In the past decade, we’ve figured out how to build artificial neural nets that can achieve superhuman performance at almost any task for which we can define a loss function and gather or create a sufficiently large dataset. While this is unlocking a wealth of valuable applications, it has not created anything resembling a “who”, raising interesting new (and, sometimes, old) perspectives on what we really mean when we refer to “general intelligence” in big-brained animals, including ourselves. Public scrutiny has also intensified regarding a host of seemingly unrelated concerns: how can we make fair and ethical models? How can we have privacy in a world where our data are the fuel for training all of these models? Does AI at scale increase or curtail human agency? Will AI help or harm the planet ecologically, given the exponentially increasing computational loads we’ve started to see? Do we face a real risk of runaway AI without human value alignment? This talk will be technically grounded, but will also address these big questions and some non-obvious interconnections between them. We will begin with privacy and agency in today’s ML landscape, noting how new technologies for efficient on-device inference and federated computation offer ways to scale beneficial applications without incurring many of the downsides of current mainstream methods. We will then delve deeper into the limitations of the optimization framework for ML, and explore alternative approaches involving meta-learning, evolution strategies, populations, sociality, and cultural accumulation. We hypothesize that this relatively underexplored approach to general intelligence may be both fruitful in the near term and more optimistic in its long-term outlook.
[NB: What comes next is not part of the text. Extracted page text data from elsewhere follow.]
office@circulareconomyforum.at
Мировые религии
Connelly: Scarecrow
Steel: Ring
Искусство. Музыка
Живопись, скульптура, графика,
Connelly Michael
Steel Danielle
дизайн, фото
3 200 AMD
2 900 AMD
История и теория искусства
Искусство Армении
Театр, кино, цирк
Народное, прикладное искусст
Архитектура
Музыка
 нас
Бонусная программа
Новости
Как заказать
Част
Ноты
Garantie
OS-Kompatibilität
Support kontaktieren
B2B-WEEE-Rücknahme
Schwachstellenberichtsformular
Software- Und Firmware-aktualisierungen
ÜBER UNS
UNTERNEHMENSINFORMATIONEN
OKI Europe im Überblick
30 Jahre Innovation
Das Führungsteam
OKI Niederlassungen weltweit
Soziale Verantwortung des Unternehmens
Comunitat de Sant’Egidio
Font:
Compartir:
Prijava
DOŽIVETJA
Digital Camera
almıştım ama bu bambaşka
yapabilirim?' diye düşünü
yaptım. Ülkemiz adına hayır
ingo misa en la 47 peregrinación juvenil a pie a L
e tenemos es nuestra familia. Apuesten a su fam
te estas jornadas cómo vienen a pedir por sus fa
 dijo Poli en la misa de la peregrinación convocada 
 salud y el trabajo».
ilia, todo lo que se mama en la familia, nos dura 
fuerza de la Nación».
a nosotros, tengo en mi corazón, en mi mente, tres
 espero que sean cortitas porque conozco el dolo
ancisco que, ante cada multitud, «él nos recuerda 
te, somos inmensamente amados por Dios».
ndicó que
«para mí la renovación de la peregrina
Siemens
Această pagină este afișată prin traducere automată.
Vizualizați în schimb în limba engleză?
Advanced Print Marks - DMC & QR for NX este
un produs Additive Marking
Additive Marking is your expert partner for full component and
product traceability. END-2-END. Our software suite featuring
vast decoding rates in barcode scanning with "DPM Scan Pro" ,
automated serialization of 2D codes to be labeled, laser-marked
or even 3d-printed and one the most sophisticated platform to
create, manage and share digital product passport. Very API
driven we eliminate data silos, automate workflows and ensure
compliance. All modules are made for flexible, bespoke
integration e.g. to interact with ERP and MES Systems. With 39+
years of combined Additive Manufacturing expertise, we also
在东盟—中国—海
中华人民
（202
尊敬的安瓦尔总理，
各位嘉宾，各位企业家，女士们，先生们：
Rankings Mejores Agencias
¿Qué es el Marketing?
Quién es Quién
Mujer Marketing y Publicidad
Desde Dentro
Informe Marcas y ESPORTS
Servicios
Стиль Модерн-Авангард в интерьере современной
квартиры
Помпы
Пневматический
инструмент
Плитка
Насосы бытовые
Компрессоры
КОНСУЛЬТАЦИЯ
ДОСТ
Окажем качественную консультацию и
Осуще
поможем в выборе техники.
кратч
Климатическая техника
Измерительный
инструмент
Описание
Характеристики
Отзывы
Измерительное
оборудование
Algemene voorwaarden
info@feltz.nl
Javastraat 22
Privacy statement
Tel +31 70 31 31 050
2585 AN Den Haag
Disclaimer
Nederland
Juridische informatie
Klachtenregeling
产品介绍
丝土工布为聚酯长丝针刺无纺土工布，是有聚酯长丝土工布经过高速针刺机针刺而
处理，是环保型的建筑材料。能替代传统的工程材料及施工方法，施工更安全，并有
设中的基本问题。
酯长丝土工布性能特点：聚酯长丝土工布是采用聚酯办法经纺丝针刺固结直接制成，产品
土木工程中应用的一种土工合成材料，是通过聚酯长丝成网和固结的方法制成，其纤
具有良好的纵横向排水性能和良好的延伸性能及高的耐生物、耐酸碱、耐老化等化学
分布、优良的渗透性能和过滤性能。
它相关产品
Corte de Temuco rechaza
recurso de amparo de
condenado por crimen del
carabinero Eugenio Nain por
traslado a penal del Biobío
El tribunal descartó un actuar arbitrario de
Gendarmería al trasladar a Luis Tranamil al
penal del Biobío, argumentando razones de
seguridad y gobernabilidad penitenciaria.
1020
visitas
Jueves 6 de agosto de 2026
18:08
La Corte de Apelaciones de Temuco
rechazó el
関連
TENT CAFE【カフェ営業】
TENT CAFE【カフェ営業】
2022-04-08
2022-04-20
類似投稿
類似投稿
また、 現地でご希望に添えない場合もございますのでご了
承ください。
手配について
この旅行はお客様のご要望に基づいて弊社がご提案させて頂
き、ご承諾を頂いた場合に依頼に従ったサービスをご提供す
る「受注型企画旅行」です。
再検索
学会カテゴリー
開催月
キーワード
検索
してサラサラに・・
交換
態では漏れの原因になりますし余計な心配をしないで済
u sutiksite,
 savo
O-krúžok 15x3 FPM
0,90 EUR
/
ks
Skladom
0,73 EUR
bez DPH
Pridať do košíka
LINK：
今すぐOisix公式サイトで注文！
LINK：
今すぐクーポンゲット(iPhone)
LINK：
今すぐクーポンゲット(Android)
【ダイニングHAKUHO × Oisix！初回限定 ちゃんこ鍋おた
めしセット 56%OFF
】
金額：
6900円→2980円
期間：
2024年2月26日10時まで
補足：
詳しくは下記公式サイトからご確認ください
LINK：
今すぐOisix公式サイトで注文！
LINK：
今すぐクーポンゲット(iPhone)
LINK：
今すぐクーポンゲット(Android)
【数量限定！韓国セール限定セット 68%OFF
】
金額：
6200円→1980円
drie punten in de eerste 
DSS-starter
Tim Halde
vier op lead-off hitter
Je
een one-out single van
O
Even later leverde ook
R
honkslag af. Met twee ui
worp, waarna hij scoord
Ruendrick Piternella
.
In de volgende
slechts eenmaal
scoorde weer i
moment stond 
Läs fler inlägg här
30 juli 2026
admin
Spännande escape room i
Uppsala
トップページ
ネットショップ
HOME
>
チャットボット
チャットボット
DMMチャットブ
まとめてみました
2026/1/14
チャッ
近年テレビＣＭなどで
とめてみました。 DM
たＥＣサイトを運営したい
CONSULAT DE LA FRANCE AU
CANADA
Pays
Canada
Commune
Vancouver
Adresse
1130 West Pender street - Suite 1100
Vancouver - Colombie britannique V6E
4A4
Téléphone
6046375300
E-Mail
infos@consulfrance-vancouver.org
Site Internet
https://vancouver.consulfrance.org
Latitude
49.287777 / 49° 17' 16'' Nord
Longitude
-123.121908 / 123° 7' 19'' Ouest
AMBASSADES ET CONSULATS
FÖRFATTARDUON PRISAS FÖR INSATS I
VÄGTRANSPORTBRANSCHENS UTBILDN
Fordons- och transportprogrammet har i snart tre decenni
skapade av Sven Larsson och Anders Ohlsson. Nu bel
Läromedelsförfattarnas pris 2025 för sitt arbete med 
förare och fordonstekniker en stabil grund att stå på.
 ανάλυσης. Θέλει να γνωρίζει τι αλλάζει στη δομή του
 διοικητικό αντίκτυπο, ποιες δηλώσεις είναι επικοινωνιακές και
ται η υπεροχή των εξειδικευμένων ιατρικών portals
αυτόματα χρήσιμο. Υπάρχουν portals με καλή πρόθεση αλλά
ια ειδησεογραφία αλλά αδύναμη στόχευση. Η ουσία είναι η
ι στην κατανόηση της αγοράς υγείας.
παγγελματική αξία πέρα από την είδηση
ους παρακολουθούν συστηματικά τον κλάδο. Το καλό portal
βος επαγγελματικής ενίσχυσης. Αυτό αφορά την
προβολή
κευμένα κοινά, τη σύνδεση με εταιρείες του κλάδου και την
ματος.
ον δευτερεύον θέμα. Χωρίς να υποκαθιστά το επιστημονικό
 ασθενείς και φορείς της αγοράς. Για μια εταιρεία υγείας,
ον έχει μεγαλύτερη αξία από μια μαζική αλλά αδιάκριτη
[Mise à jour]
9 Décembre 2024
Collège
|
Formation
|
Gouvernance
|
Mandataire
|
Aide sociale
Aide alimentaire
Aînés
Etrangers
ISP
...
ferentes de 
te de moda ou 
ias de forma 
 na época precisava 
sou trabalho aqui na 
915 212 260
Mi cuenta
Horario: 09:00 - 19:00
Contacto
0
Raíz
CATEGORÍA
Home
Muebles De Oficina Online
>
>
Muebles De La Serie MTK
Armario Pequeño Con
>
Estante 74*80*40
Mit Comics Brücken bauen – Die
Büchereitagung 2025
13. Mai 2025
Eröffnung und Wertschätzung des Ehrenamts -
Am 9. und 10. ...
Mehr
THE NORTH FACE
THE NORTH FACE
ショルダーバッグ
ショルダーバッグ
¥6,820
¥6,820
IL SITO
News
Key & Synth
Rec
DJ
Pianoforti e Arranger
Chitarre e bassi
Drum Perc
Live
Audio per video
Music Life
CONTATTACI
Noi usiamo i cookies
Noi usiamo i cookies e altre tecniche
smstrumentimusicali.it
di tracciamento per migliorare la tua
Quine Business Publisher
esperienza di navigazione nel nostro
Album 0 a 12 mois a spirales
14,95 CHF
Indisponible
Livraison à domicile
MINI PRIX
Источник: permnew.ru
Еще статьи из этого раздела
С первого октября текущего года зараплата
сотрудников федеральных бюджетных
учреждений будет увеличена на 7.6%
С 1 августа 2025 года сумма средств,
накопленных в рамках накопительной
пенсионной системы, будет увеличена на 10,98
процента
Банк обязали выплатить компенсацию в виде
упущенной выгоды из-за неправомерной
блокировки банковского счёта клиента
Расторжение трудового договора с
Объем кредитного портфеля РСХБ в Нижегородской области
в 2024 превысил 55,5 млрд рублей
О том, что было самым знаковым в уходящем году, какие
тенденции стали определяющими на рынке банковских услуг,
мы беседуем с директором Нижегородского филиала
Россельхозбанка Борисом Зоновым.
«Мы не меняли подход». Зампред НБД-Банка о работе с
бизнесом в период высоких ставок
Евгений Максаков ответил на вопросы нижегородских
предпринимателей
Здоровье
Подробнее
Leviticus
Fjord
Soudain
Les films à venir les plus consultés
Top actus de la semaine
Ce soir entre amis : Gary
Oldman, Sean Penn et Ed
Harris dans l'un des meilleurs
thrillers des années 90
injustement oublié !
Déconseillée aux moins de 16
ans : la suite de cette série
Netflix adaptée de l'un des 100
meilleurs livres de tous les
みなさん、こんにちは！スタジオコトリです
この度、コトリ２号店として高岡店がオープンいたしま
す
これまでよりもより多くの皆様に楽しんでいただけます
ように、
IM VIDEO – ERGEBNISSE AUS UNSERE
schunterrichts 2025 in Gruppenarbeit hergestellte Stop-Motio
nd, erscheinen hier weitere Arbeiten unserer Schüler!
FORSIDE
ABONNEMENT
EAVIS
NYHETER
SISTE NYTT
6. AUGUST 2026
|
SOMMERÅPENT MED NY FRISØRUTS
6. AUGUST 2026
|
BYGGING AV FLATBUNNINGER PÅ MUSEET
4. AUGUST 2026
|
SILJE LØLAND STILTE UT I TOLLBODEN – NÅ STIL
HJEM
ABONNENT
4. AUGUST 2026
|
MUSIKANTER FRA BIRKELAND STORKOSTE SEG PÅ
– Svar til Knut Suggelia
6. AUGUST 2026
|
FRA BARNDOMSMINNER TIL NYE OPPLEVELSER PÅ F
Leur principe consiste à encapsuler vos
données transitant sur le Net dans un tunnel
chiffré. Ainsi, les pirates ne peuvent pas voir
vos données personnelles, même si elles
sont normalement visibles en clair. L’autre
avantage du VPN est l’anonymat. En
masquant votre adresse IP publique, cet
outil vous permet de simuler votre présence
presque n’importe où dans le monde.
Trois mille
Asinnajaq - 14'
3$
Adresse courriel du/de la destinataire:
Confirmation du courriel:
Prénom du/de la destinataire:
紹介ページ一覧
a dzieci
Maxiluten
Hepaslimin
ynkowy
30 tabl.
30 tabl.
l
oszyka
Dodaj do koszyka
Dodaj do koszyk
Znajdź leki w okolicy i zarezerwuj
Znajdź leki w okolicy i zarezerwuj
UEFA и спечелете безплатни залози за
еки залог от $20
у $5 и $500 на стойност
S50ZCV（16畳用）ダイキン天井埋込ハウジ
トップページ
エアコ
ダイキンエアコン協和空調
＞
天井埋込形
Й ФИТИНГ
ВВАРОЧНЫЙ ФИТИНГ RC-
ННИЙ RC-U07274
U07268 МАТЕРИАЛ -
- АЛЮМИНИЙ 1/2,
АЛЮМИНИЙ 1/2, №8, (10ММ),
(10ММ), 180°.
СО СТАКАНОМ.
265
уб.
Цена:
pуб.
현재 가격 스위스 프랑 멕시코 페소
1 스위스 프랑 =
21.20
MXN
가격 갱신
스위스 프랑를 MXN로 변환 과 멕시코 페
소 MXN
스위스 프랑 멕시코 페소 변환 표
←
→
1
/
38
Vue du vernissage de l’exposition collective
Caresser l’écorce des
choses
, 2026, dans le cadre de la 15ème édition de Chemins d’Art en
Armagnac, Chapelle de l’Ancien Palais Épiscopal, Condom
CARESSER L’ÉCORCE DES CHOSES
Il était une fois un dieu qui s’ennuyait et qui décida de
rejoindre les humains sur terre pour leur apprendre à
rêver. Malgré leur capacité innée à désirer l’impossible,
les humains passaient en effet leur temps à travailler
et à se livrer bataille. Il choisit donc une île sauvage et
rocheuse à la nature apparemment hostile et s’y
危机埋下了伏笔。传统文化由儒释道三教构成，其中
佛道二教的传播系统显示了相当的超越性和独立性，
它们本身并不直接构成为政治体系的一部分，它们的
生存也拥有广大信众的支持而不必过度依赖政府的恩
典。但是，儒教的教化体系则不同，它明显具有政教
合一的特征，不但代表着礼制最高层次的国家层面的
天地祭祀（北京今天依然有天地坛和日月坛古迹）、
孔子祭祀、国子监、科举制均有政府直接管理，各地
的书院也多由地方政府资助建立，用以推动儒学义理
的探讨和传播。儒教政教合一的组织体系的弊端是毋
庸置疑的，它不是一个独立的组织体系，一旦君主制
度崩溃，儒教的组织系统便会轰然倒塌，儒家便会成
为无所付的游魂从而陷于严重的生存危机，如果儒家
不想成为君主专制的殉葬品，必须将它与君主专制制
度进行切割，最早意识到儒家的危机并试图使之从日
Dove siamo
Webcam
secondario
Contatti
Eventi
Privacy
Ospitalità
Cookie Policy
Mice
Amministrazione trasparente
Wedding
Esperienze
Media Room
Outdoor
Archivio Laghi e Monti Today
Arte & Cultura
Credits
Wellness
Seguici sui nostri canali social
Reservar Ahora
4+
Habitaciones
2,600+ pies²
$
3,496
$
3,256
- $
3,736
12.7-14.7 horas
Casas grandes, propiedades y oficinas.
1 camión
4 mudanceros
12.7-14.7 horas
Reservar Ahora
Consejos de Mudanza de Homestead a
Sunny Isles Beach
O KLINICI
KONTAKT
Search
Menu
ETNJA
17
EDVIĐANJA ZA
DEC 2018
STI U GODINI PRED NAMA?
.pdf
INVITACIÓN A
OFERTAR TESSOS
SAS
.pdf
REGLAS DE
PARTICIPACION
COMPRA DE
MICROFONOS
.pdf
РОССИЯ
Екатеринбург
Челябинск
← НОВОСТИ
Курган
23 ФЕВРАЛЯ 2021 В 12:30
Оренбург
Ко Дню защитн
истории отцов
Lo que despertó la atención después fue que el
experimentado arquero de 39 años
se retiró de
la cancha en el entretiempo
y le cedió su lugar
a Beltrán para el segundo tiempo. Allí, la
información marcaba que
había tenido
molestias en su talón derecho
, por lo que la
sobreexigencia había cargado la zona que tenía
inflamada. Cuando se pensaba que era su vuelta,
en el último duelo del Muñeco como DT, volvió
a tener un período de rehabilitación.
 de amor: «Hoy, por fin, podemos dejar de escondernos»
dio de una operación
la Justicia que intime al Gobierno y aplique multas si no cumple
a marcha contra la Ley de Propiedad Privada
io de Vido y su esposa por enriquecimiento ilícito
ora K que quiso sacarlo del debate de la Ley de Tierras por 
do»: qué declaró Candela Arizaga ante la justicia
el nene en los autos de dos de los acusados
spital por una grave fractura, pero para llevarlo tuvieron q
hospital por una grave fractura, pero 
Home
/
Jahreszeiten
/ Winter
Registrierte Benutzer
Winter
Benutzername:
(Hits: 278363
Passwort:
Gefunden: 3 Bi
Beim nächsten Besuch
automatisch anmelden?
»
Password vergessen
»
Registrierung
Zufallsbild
Blaise Aguera y Arcas (Google)
Blaise leads an organization at Google AI working on both basic research and new products. Among the team’s public contributions are MobileNets, Federated Learning, Coral, and many Android and Pixel AI features. They also founded the Artists and Machine Intelligence program, and collaborate extensively with academic researchers in a variety of fields. Until 2014 Blaise was a Distinguished Engineer at Microsoft, where he worked in a variety of roles, from inventor to strategist, and led teams with strengths in machine learning, interaction design, prototyping, augmented reality, wearable computing, and graphics. Blaise has given TED talks on Seadragon and Photosynth (2007, 2012), Bing Maps (2010), and machine creativity (2016). In 2008, he was awarded MIT’s TR35 prize.